__RECORDS FOR THE TASK__:
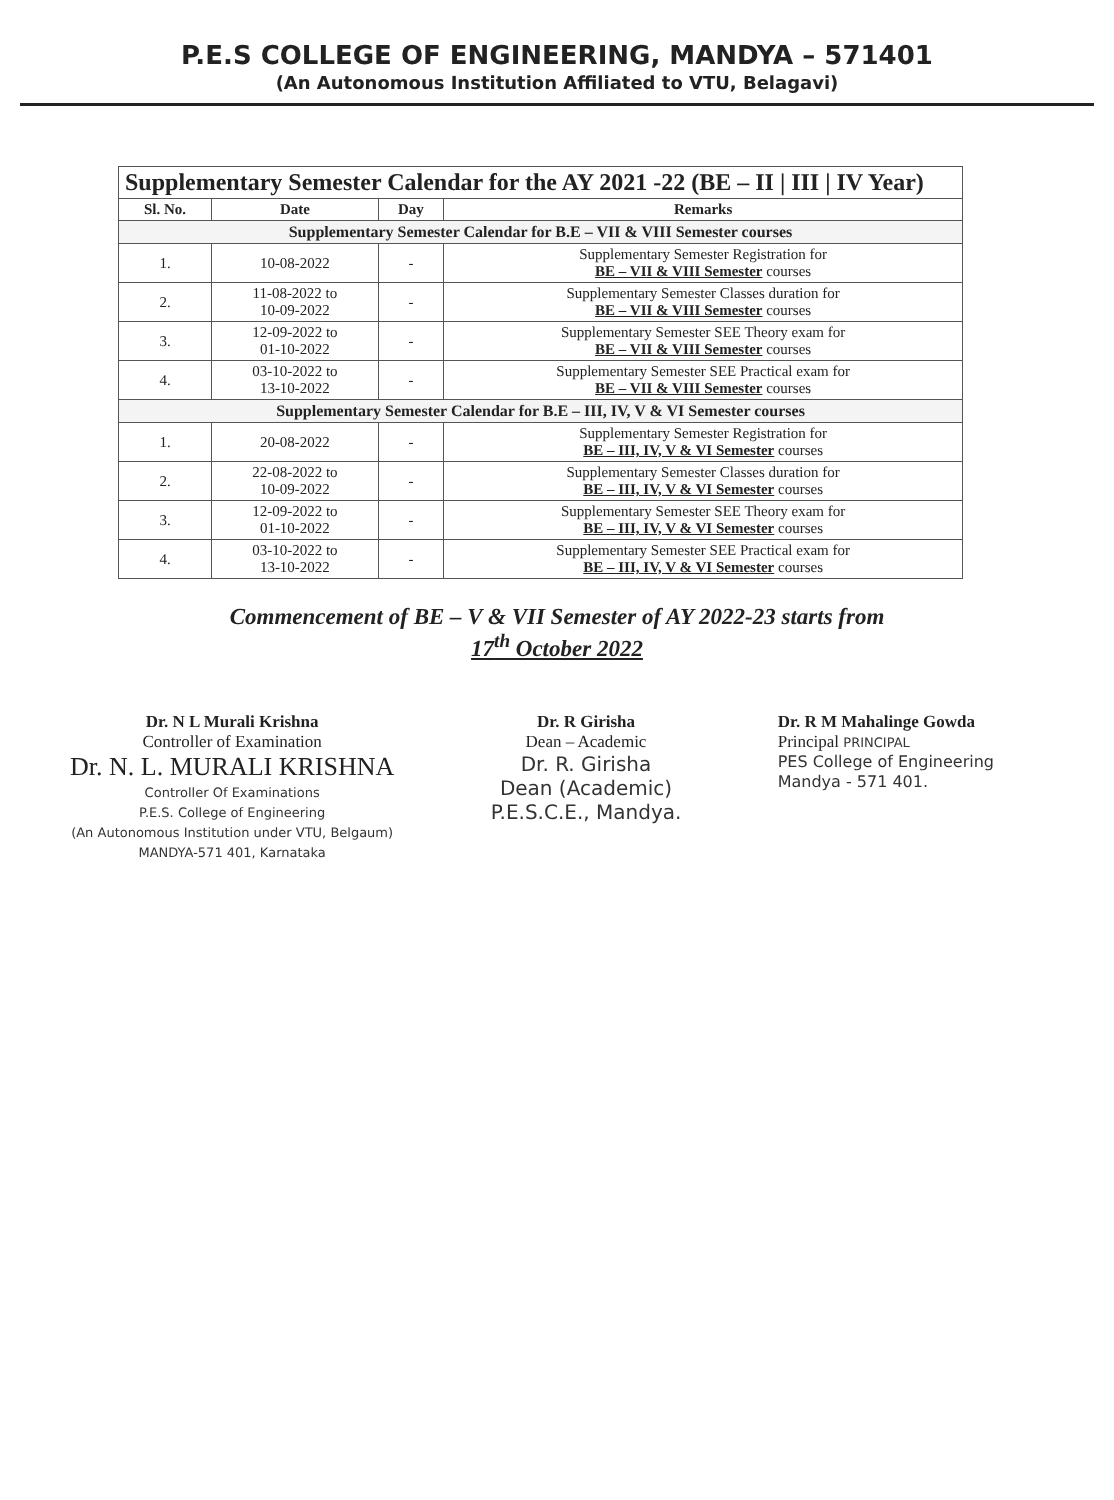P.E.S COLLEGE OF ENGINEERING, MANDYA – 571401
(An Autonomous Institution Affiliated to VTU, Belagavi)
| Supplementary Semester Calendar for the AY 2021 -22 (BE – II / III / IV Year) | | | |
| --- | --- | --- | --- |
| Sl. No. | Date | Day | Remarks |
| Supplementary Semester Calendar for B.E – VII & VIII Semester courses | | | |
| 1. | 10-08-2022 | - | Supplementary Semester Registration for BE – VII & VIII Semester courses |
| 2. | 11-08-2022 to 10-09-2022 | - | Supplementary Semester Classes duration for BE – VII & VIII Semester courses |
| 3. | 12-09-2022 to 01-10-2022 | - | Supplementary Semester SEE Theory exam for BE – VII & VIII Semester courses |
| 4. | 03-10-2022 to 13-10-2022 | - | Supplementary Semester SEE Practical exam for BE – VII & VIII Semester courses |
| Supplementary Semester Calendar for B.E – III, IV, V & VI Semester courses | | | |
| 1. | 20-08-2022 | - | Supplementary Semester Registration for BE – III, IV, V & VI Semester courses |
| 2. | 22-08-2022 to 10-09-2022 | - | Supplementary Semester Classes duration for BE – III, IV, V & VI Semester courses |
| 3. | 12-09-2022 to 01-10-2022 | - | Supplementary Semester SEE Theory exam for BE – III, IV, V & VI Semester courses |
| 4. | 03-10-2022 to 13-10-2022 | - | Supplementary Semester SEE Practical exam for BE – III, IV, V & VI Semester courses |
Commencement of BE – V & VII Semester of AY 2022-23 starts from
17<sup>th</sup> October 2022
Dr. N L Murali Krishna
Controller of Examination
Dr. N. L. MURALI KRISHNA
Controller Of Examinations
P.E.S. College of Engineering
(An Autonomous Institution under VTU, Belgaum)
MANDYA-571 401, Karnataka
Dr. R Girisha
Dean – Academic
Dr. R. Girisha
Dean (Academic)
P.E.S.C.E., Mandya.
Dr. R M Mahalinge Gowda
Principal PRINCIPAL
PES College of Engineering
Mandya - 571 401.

...

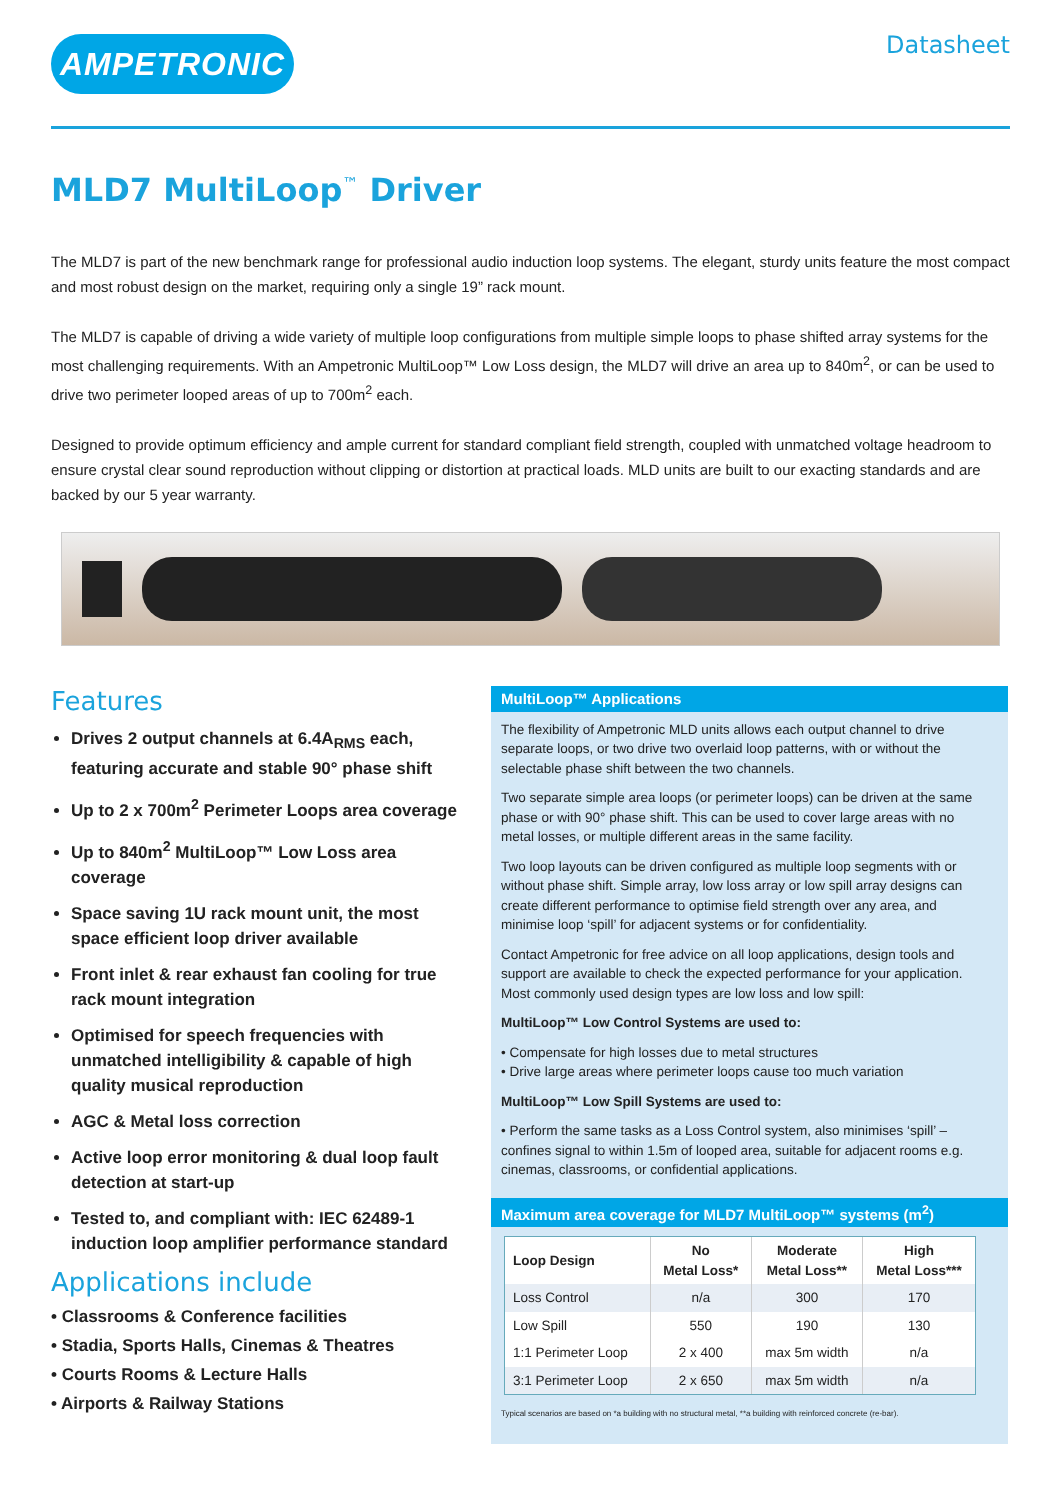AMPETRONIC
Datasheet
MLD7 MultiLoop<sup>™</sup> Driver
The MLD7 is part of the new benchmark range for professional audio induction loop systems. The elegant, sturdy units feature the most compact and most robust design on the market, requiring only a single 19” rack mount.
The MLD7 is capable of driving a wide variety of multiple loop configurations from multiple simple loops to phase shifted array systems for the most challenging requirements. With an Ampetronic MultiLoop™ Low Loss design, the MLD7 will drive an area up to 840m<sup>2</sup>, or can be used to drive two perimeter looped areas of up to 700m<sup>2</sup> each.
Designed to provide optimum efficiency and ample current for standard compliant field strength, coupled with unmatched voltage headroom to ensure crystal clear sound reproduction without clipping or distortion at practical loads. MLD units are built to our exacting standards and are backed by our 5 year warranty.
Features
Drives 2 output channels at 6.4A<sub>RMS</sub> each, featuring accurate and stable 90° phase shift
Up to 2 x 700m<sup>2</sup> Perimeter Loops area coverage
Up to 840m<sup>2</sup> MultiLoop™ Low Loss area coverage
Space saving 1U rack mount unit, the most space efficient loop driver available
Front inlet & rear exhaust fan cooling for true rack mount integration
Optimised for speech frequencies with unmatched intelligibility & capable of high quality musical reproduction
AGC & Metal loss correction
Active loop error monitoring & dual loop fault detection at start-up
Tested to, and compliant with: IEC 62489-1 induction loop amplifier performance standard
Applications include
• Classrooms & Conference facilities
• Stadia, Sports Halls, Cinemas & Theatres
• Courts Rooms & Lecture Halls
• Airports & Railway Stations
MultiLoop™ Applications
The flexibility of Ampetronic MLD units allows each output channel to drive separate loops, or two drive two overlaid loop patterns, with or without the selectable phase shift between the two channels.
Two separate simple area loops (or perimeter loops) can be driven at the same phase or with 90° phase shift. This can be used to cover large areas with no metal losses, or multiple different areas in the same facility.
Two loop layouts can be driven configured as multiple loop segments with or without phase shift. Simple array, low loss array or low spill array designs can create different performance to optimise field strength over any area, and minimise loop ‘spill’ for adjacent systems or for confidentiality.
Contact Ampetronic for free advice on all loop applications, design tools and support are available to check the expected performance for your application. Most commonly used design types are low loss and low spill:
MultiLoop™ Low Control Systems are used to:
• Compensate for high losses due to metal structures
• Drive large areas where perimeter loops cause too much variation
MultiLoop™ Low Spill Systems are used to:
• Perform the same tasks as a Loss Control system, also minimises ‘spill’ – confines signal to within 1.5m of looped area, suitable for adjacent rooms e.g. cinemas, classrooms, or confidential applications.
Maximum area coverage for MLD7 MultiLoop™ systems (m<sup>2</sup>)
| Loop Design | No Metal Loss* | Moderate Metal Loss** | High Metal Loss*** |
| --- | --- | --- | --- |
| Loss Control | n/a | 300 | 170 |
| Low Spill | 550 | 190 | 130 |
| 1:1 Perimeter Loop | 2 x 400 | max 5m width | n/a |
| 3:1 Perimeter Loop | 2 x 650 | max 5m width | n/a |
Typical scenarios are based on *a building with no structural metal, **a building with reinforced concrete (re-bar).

--

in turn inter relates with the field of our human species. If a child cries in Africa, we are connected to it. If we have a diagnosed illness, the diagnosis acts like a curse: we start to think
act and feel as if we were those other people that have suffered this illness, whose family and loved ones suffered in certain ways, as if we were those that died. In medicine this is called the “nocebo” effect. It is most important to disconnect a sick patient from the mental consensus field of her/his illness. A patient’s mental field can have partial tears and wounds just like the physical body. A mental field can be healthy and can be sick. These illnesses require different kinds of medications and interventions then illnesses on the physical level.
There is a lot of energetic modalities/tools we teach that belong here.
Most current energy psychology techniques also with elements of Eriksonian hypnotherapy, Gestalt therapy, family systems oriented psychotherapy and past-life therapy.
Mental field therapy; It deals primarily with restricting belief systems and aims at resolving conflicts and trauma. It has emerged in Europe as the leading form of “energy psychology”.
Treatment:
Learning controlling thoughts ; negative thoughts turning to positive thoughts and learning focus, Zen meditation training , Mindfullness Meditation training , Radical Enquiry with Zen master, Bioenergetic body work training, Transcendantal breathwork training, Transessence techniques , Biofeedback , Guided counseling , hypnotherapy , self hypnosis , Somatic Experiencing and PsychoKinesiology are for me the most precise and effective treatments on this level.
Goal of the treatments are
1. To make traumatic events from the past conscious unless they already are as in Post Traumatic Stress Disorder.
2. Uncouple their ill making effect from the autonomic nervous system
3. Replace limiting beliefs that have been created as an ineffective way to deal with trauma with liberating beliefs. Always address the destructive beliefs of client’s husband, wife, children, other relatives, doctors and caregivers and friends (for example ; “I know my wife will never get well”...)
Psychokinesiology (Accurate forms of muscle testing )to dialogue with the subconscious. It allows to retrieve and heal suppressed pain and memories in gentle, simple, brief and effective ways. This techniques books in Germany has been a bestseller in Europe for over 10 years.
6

__EXERCISE DIRECTIONS__: All that is wanted is a faithful reproduction of the line above with "or confidential applications.", the line with "Typical scenarios are", and every line in between.

__TASK RESULT__:
• Perform the same tasks as a Loss Control system, also minimises ‘spill’ – confines signal to within 1.5m of looped area, suitable for adjacent rooms e.g. cinemas, classrooms, or confidential applications.
Maximum area coverage for MLD7 MultiLoop™ systems (m<sup>2</sup>)
| Loop Design | No Metal Loss* | Moderate Metal Loss** | High Metal Loss*** |
| --- | --- | --- | --- |
| Loss Control | n/a | 300 | 170 |
| Low Spill | 550 | 190 | 130 |
| 1:1 Perimeter Loop | 2 x 400 | max 5m width | n/a |
| 3:1 Perimeter Loop | 2 x 650 | max 5m width | n/a |
Typical scenarios are based on *a building with no structural metal, **a building with reinforced concrete (re-bar).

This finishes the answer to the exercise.